> **TASK REQUIREMENTS**: Each line from the one containing "16: (158, 157, 55.29)" through the last line of the records below is to be repeated as written, with nothing added.

> **EXERCISE DATA**:

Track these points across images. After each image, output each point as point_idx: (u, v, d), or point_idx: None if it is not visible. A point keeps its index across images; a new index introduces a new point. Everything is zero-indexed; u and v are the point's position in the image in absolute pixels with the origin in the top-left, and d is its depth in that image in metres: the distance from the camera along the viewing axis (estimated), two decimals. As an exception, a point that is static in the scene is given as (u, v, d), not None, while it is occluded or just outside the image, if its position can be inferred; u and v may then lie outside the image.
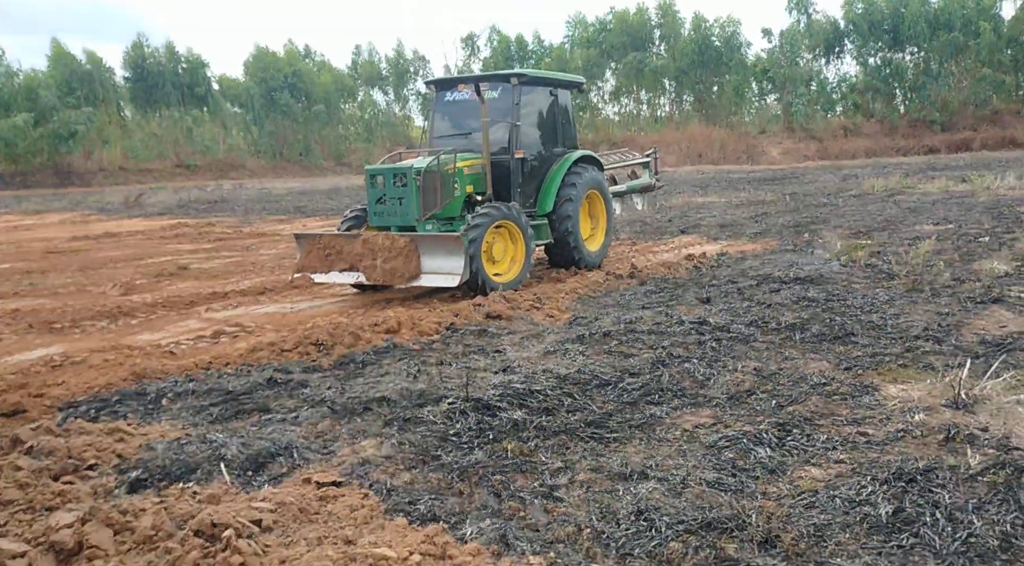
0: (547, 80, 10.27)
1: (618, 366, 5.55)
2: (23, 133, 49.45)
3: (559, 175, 9.99)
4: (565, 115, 10.44)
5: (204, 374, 5.84)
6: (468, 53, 63.91)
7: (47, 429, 4.52)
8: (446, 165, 9.07)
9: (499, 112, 9.54)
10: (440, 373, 5.56)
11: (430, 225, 9.04)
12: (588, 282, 9.26)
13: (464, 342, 6.57)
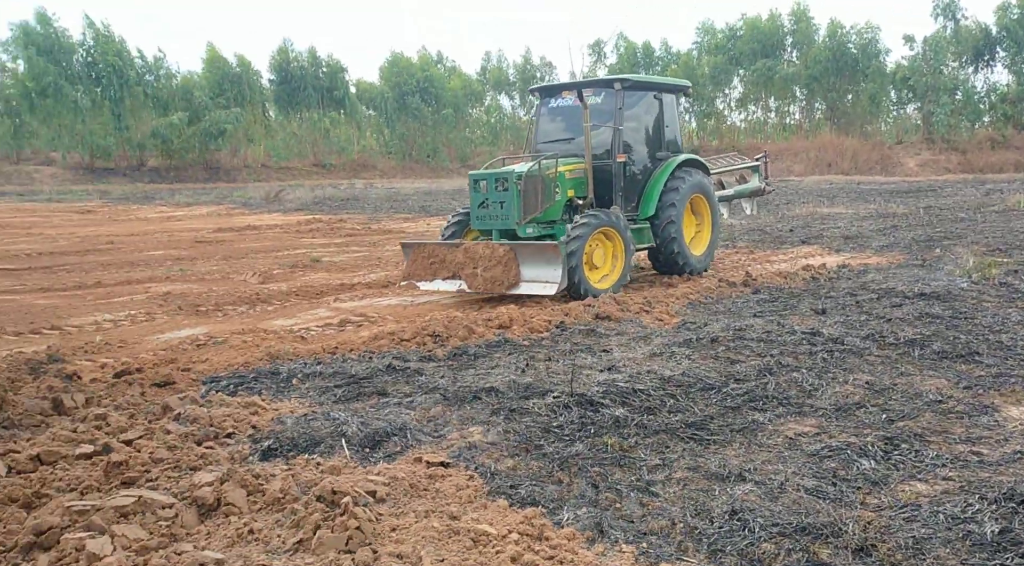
0: (652, 84, 10.28)
1: (724, 371, 5.57)
2: (178, 131, 53.58)
3: (662, 179, 9.98)
4: (670, 118, 10.43)
5: (330, 358, 6.28)
6: (594, 60, 64.00)
7: (192, 400, 5.03)
8: (547, 170, 9.22)
9: (602, 117, 9.66)
10: (547, 368, 5.75)
11: (531, 228, 9.22)
12: (700, 288, 9.22)
13: (572, 340, 6.75)
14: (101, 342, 7.28)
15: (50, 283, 11.03)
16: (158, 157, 55.29)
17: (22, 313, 8.84)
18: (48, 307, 9.22)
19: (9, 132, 53.42)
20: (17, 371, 5.13)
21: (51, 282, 11.13)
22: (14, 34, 50.54)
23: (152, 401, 4.89)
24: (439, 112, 64.85)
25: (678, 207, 9.92)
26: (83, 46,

> **PROBLEM SOLUTION**:
16: (158, 157, 55.29)
17: (22, 313, 8.84)
18: (48, 307, 9.22)
19: (9, 132, 53.42)
20: (17, 371, 5.13)
21: (51, 282, 11.13)
22: (14, 34, 50.54)
23: (152, 401, 4.89)
24: (439, 112, 64.85)
25: (678, 207, 9.92)
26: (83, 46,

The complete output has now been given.